Bianca Lim-Yip - B.Y.E. Trans-seasonal .20
In a conceptual and expressive manner, B.Y.E. is my form of self-reflection and preparation for life after graduation. Drawing on ideas of spatial concepts and uniformity, this collection philosophically explores the fears and excitement I have for the future. The goal of representing the fashion industry’s ‘new generation’, holds me to an even greater responsibility for operating sustainably. Ideas of reutilisation, transparency and longevity are placed alongside conceptual elements, embodying my core design principles of sustainability and self-expression.
Yvette Luo - Walk on Memories S/S .20
This collection is about mystery and protection. It was influenced by the Chinese traditional hat called ‘Mì Lí’ and elements of Han costumes from the Tang dynasty, such as the U collar and Ruqun. I wanted to create a feeling of east meets west. Red and purple are the main significant colours of my collection. The Mì Lí hat is an important element of my collection as it reflects the concept of protection. Together these colours and design details convey a sense of mystery.

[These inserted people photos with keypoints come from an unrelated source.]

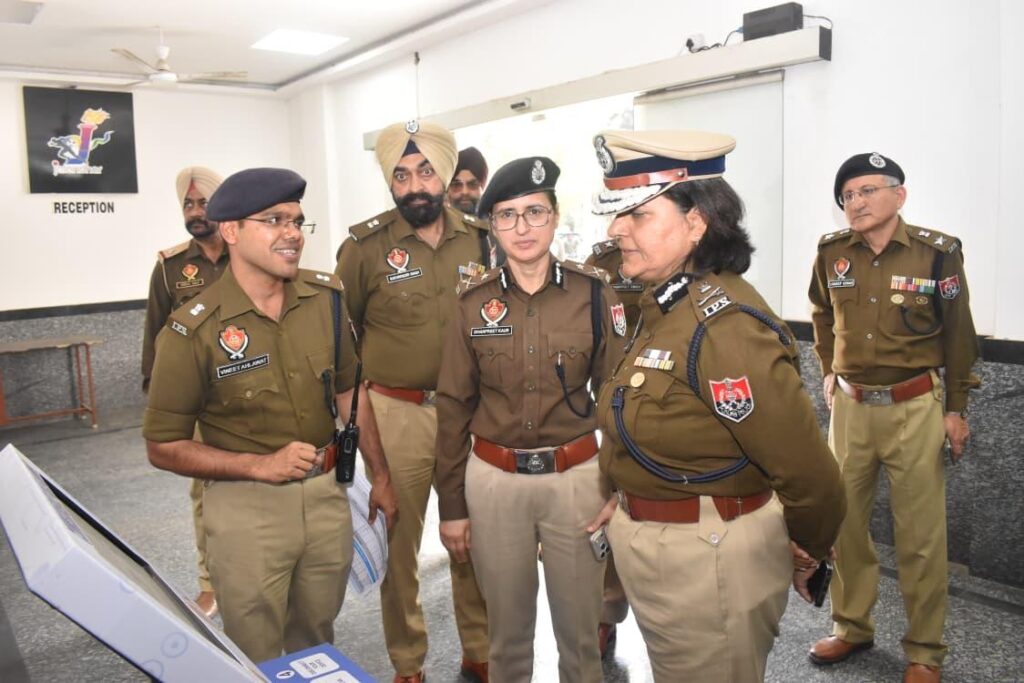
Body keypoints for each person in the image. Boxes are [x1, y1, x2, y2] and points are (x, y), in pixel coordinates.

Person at [588, 130, 846, 682]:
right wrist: (628, 496)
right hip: (664, 552)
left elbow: (810, 476)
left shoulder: (724, 327)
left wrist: (806, 550)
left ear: (696, 223)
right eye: (618, 214)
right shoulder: (663, 306)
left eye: (638, 214)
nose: (615, 229)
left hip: (708, 563)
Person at [143, 167, 397, 663]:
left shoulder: (326, 300)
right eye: (274, 220)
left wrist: (381, 477)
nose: (292, 233)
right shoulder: (192, 330)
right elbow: (162, 446)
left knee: (316, 641)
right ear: (231, 230)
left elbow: (349, 392)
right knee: (254, 650)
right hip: (247, 509)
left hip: (327, 498)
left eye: (297, 221)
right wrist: (259, 465)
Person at [435, 156, 624, 683]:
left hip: (577, 482)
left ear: (555, 216)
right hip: (495, 484)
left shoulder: (593, 293)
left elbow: (618, 398)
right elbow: (452, 406)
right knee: (507, 639)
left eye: (535, 212)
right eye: (507, 215)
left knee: (581, 639)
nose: (522, 228)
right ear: (492, 226)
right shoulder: (471, 303)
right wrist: (452, 506)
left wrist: (618, 488)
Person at [807, 153, 979, 683]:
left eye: (867, 191)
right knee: (844, 523)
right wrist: (829, 368)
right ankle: (851, 626)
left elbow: (959, 334)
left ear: (898, 195)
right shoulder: (832, 253)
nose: (855, 202)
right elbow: (821, 313)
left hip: (914, 406)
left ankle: (925, 650)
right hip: (851, 410)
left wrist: (956, 408)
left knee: (920, 536)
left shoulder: (937, 254)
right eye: (847, 196)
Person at [336, 120, 490, 683]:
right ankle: (408, 662)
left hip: (470, 414)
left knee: (472, 536)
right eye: (401, 175)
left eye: (425, 171)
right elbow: (341, 338)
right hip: (396, 412)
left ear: (445, 173)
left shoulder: (482, 240)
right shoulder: (364, 248)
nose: (414, 185)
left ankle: (481, 650)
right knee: (398, 545)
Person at [140, 166, 227, 618]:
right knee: (204, 490)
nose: (195, 212)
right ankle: (211, 583)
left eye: (204, 203)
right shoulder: (171, 267)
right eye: (188, 204)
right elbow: (155, 332)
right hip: (197, 400)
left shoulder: (246, 253)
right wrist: (156, 394)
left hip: (248, 389)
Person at [583, 238, 645, 657]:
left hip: (680, 400)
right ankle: (607, 612)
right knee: (612, 506)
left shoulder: (700, 251)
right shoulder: (604, 261)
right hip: (618, 403)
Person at [447, 146, 488, 214]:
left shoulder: (497, 219)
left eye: (472, 185)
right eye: (457, 185)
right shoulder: (433, 220)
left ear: (482, 187)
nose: (465, 192)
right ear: (447, 190)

Chania Singh - Enter the Void A/W .20
My graduate collection revisits the 1988 anime, Akira whilst highlighting the futuristic digital age. Enter the Void is my perception of the future of humanity through the influence of Akira’s dystopian themes. Elements in Enter the Void fuse the idea of humanity and technology as society is preoccupied with digital objects. The garments reflect a cyberpunk and dystopian future, through selective use of sustainable textiles, broken technology, unique design and bold colours. The collection cohesively exhibits a futuristic theme yet emphasises the importance of sustainability.
Ziqiu Wang - Subversion S/S .20
For my collection this year, I have chosen gender-neutral as the concept and focused on how to find the balance between male and female characteristics. In my design, the red ruffled edge of clothing creates a romantic and seductive appearance. The wide and thick shoulders my designs create a silhouette that highlights male magnanimity and female charm. The combination of colours such as rose red, sky blue, dark chocolate and crimson bring a strong visual impact to audiences.
Celeste Watson - In Full Bloom: Here I Am S/S .20
In Full Bloom: Here I Am encapsulates nostalgia for my childhood living in the countryside up North. The sustainable element of my work involves the use of natural fibres such as silk and linen. The colours present in my collection were created from organic dye matter such as onion skins and eucalyptus leaves, which were sourced locally from places of meaning. My deep connection with the land, the whenua, is expressed throughout my collection this year as I explore how I reclaimed my identity within the bustling concrete jungle that is Auckland city.
Thomas Munday - 56 - A Self-Supporting Squirrel Cage S/S .20
So, apparently by 2050 the world is gonna be on its last legs. However, strap on in and wipe off that upper brow because, tonight, for one night only, I present to you - THE END OF THE WORLD - dun dun DUUUH! This repellent gang of trash bandits are here to put your hearts at ease. No need for slow fashion or cradle to cradle clothing when you can just adorn yourself in the remnants of our 21st century march with consumerism. Chin up sweetie! The end never looked so good!